The referendum question passed thanks in part to lobbying by the Massachusetts Coalition for a Healthy Future, which Koh later chaired. This victory in the voting booths provided the state with a shot in the arm in its fight against tobacco companies. "It gave us a $67 million-a-year statewide tobacco control program," he says. "It funds the antitobacco ads on TV and radio, comprehensive school health education for kids that focuses on prevention, and smoking cessation services in just about every community in the state. The money basically gave us the ammunition to do something about tobacco that we weren't able to do before."

Koh has also boosted cancer prevention efforts at the BU Medical Center, winning a grant last year for BUMC's Cancer Prevention and Control Center. The grant, $283,000 over five years from the National Cancer Institute, is being used to integrate and coordinate the teaching of cancer prevention throughout all four years of a medical student's curriculum. He notes that the one element lacking in his education as a medical student was prevention issues. While the primary emphasis of BUMC's new curriculum is on tobacco control and smoking cessation, it also includes instruction on skin cancer prevention, breast cancer screening, and other areas.
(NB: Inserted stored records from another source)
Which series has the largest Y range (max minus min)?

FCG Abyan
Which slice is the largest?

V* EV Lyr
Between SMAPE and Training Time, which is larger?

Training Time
Breast cancer screening was the focus of his testimony before Congress in July, when he pushed for more screening programs for Asian-Americans. Koh, whose parents are from Korea, says that minority health issues are important to him and that one of the reasons his name was on the list of candidates for Massachusetts health commissioner was his desire to "advocate for the interests of those who don't have a voice -- to address the disparity in health care for minorities."
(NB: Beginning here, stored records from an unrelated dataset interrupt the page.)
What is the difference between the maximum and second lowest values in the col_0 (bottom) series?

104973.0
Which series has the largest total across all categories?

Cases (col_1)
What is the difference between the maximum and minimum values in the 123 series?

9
He says that his new position will limit his teaching duties to an occasional guest lecture. Koh, 45, looks younger than his years, but his deep, authoritative voice, knowledge of health issues, and enthusiasm compel one to listen attentively.

A graduate of Yale University Medical School, the Cambridge native came back to the Boston area and interned at Boston City Hospital "because, like so many others who worked there, I wanted to do my best to improve health care in an urban setting." His roots in Boston are indeed strong: his parents did their graduate studies in this city, and his mother, Hesung Koh, received her Ph.D. in sociology from Boston University in 1955. His father, the late Kwang Lim Koh, taught at the BU School of Law.

"BU has been wonderful to me," he says. "When I joined the junior faculty at the BU School of Medicine and the School of Public Health, I knew very little about public health. I had no formal training in it, but BUSM and SPH are on the same campus and work closely with each other. People in both schools really care about public health issues such as tobacco, substance abuse, and H.I.V. There is no other place I can think of where two such schools work so well together."

Likewise, he says, Massachusetts, with one of the most envied public health departments in the country, is clearly heading in the right direction. He points out that on September 5 Boston Mayor Thomas Menino announced that city employees will be granted four hours a year paid leave for cancer screening tests. "We need that kind of commitment from our leaders," he says.

There was some doubt that former Gov. William Weld would pick Koh for public health commissioner because they had disagreed on the tobacco tax. But Koh says that he and Weld, as well as Acting Governor Paul Cellucci, share the same public health goals. In fact, on September 18, Koh and Cellucci will both speak at a conference on women and cancer in Marlboro, Mass.

To be sure, Koh's broad background made him a leading candidate for the post: he has training in internal medicine, oncology, hematology, and dermatology. He also has a master's degree in public health, and as director of cancer prevention and control at BUMC, he has plenty of on-the-job experience.

"The Boston Medical Center and its president, Elaine Ullian, have been doing a great job of serving the underserved," he says. "I think that's the overall mission of public health: to help the most vulnerable; and I'm going to make sure that the health-care system in Massachusetts does just that."